To bridge the gap between human and non-human worlds, humans painted the animal they wanted on the stone wall with red pigment and other symbols representing other desires, such as fertility.
The team explains that some animals represent humans. For example, jaguars are considered avatars of shamans, as well as “intermediaries between the three cosmic worlds, between life and death, between the human world and the world of ancestral spirits, between nature and culture.” In Desana, at least one of the languages spoken in the region, the word “ye” means both jaguar and shaman.

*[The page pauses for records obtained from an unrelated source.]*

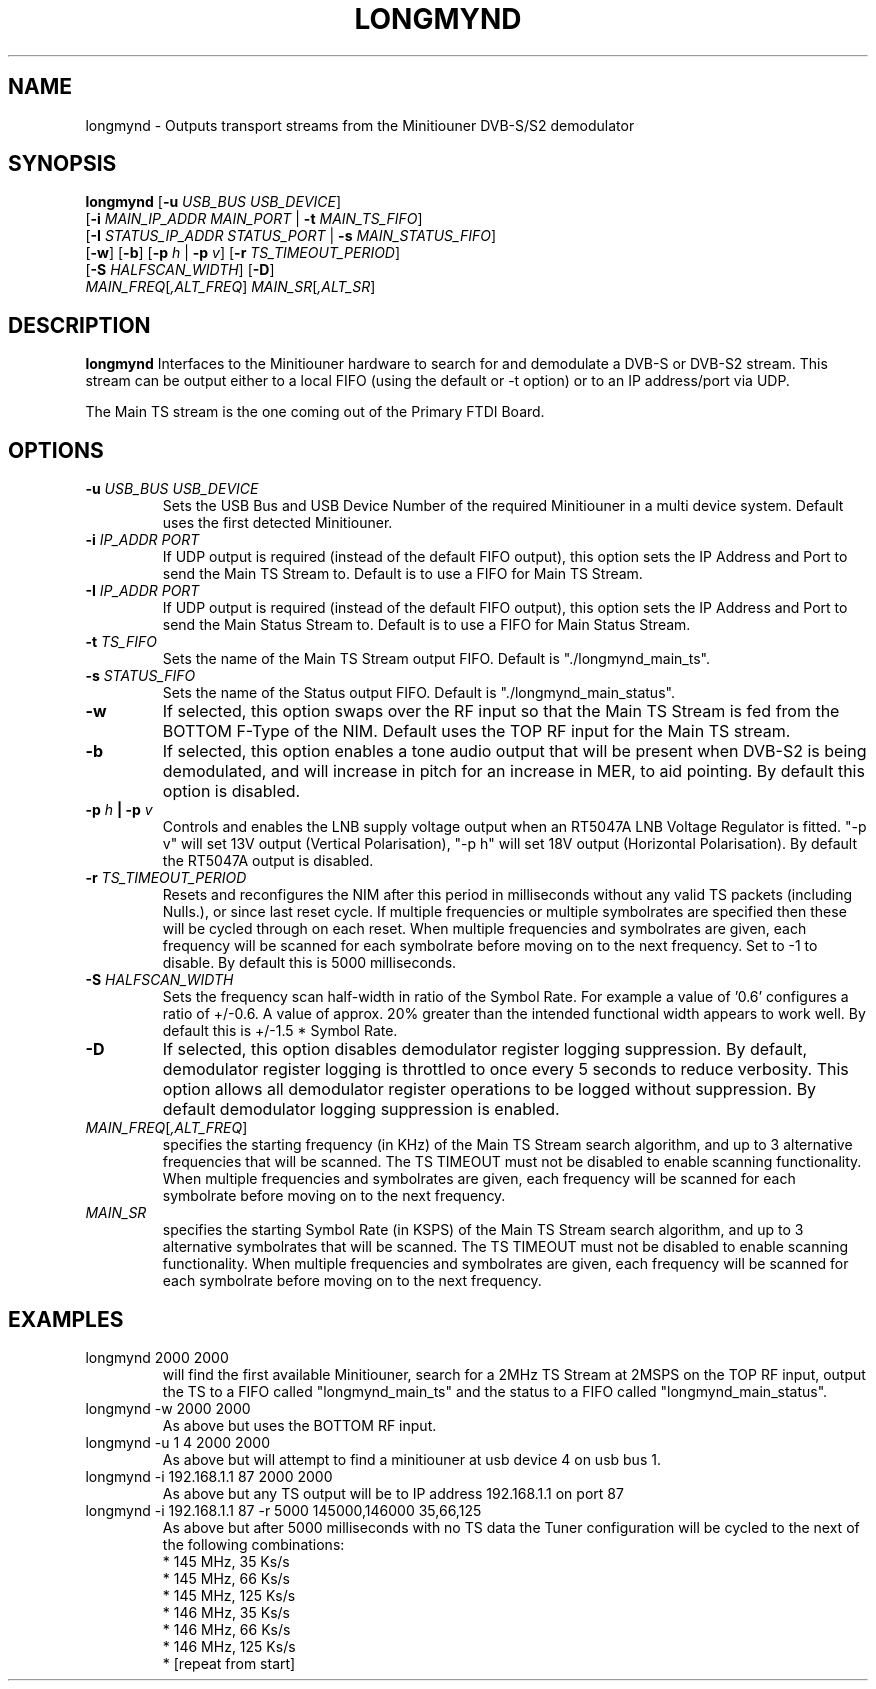 .TH LONGMYND 1
.SH NAME
longmynd \- Outputs transport streams from the Minitiouner DVB-S/S2 demodulator
.SH SYNOPSIS
.B longmynd \fR[\fB\-u\fR \fIUSB_BUS USB_DEVICE\fR]
         [\fB\-i\fR \fIMAIN_IP_ADDR\fR  \fIMAIN_PORT\fR | \fB\-t\fR \fIMAIN_TS_FIFO\fR]
         [\fB\-I\fR \fISTATUS_IP_ADDR\fR  \fISTATUS_PORT\fR | \fB\-s\fR \fIMAIN_STATUS_FIFO\fR]
         [\fB\-w\fR] [\fB\-b\fR] [\fB\-p\fR \fIh\fR | \fB\-p\fR \fIv\fR] [\fB\-r\fR \fITS_TIMEOUT_PERIOD\fR]
         [\fB\-S\fR \fIHALFSCAN_WIDTH\fR] [\fB\-D\fR]
      \fIMAIN_FREQ\fR[\fI,ALT_FREQ\fR] \fIMAIN_SR\fR[\fI,ALT_SR\fR]
.IR 
.SH DESCRIPTION
.B longmynd
Interfaces to the Minitiouner hardware to search for and demodulate a DVB-S or DVB-S2 stream. This stream can be output either to a local FIFO (using the default or -t option) or to an IP address/port via UDP.

The Main TS stream is the one coming out of the Primary FTDI Board.
.SH OPTIONS
.TP
.BR \-u " " \fIUSB_BUS\fR " " \fIUSB_DEVICE\fR
Sets the USB Bus and USB Device Number of the required Minitiouner in a multi device system.
Default uses the first detected Minitiouner.
.TP
.BR \-i " " \fIIP_ADDR\fR " " \fIPORT\fR
If UDP output is required (instead of the default FIFO output), this option sets the IP Address and Port to send the Main TS Stream to.
Default is to use a FIFO for Main TS Stream.
.TP
.BR \-I " " \fIIP_ADDR\fR " " \fIPORT\fR
If UDP output is required (instead of the default FIFO output), this option sets the IP Address and Port to send the Main Status Stream to.
Default is to use a FIFO for Main Status Stream.
.TP
.BR \-t " " \fITS_FIFO\fR
Sets the name of the Main TS Stream output FIFO.
Default is "./longmynd_main_ts".
.TP
.BR \-s " " \fISTATUS_FIFO\fR
Sets the name of the Status output FIFO.
Default is "./longmynd_main_status".
.TP
.BR \-w
If selected, this option swaps over the RF input so that the Main TS Stream is fed from the BOTTOM F-Type of the NIM.
Default uses the TOP RF input for the Main TS stream.
.TP
.BR \-b
If selected, this option enables a tone audio output that will be present when DVB-S2 is being demodulated, and will increase in pitch for an increase in MER, to aid pointing.
By default this option is disabled.
.TP
.BR \-p " " \fIh\fR " "| " "\-p " " \fIv\fR
Controls and enables the LNB supply voltage output when an RT5047A LNB Voltage Regulator is fitted.
"-p v" will set 13V output (Vertical Polarisation), "-p h" will set 18V output (Horizontal Polarisation).
By default the RT5047A output is disabled.
.TP
.BR \-r " " \fITS_TIMEOUT_PERIOD\fR
Resets and reconfigures the NIM after this period in milliseconds without any valid TS packets (including Nulls.), or since last reset cycle. If multiple frequencies or multiple symbolrates are specified then these will be cycled through on each reset. When multiple frequencies and symbolrates are given, each frequency will be scanned for each symbolrate before moving on to the next frequency.
Set to -1 to disable.
By default this is 5000 milliseconds.
.TP
.BR \-S " " \fIHALFSCAN_WIDTH\fR
Sets the frequency scan half-width in ratio of the Symbol Rate. For example a value of '0.6' configures a ratio of +/-0.6. A value of  approx. 20% greater than the intended functional width appears to work well.
By default this is +/-1.5 * Symbol Rate.
.TP
.BR \-D
If selected, this option disables demodulator register logging suppression. By default, demodulator register logging is throttled to once every 5 seconds to reduce verbosity. This option allows all demodulator register operations to be logged without suppression.
By default demodulator logging suppression is enabled.
.TP
.BR \fIMAIN_FREQ\fR[\fI,ALT_FREQ\fR]
specifies the starting frequency (in KHz) of the Main TS Stream search algorithm, and up to 3 alternative frequencies that will be scanned. The TS TIMEOUT must not be disabled to enable scanning functionality. When multiple frequencies and symbolrates are given, each frequency will be scanned for each symbolrate before moving on to the next frequency.
.TP
.BR \fIMAIN_SR\fR
specifies the starting Symbol Rate (in KSPS) of the Main TS Stream search algorithm, and up to 3 alternative symbolrates that will be scanned. The TS TIMEOUT must not be disabled to enable scanning functionality. When multiple frequencies and symbolrates are given, each frequency will be scanned for each symbolrate before moving on to the next frequency.

.SH EXAMPLES
.TP
longmynd 2000 2000
will find the first available Minitiouner, search for a 2MHz TS Stream at 2MSPS on the TOP RF input, output the TS to a FIFO called "longmynd_main_ts" and the status to a FIFO called "longmynd_main_status".
.TP
longmynd -w 2000 2000
As above but uses the BOTTOM RF input.
.TP
longmynd -u 1 4 2000 2000
As above but will attempt to find a minitiouner at usb device 4 on usb bus 1.
.TP
longmynd -i 192.168.1.1 87 2000 2000
As above but any TS output will be to IP address 192.168.1.1 on port 87
.TP
longmynd -i 192.168.1.1 87 -r 5000 145000,146000 35,66,125
As above but after 5000 milliseconds with no TS data the Tuner configuration will be cycled to the next of the following combinations:
 * 145 MHz, 35 Ks/s
 * 145 MHz, 66 Ks/s
 * 145 MHz, 125 Ks/s
 * 146 MHz, 35 Ks/s
 * 146 MHz, 66 Ks/s
 * 146 MHz, 125 Ks/s
 * [repeat from start]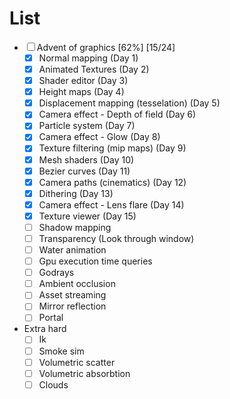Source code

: 

* List
- [-] Advent of graphics [62%] [15/24]
  - [X] Normal mapping (Day 1)
  - [X] Animated Textures (Day 2)
  - [X] Shader editor (Day 3)
  - [X] Height maps (Day 4)
  - [X] Displacement mapping (tesselation) (Day 5)
  - [X] Camera effect - Depth of field (Day 6)
  - [X] Particle system (Day 7)
  - [X] Camera effect - Glow (Day 8)
  - [X] Texture filtering (mip maps) (Day 9)
  - [X] Mesh shaders (Day 10)
  - [X] Bezier curves (Day 11)
  - [X] Camera paths (cinematics) (Day 12)
  - [X] Dithering (Day 13)
  - [X] Camera effect - Lens flare (Day 14)
  - [X] Texture viewer (Day 15)
  - [ ] Shadow mapping
  - [ ] Transparency (Look through window)
  - [ ] Water animation
  - [ ] Gpu execution time queries
  - [ ] Godrays
  - [ ] Ambient occlusion
  - [ ] Asset streaming
  - [ ] Mirror reflection
  - [ ] Portal


- Extra hard
  - [ ] Ik
  - [ ] Smoke sim
  - [ ] Volumetric scatter
  - [ ] Volumetric absorbtion
  - [ ] Clouds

“[Співпраця зі старійшинами корінних народів] It does not allow us to just look at art from the outside and make predictions; Hampson says we know why some motifs were drawn and what they mean. “It gives us the opportunity to understand that this is a sacred, ritual art created in sacred places in the landscape, within an animistic cosmology.”
The disconnection of indigenous art from media all over the world puts historical records in danger of extinction. Documenting art and connecting its stories to existing cultures not only serves an anthropological purpose, but also helps descendants of indigenous peoples preserve their heritage.
Elderly Tukano Ismael fears for the future of the paintings as he was forced to leave the area due to humanitarian conflicts.
“Who will support it? [картини]?” Ismail asks. “It is the spirit that cares about you… No one believes it, but there are spirits here… We believe because my father was one of them. [ритуальних спеціалістів]here interacting with these characters.” This research was published in the journal Advances in Rock Art Studies.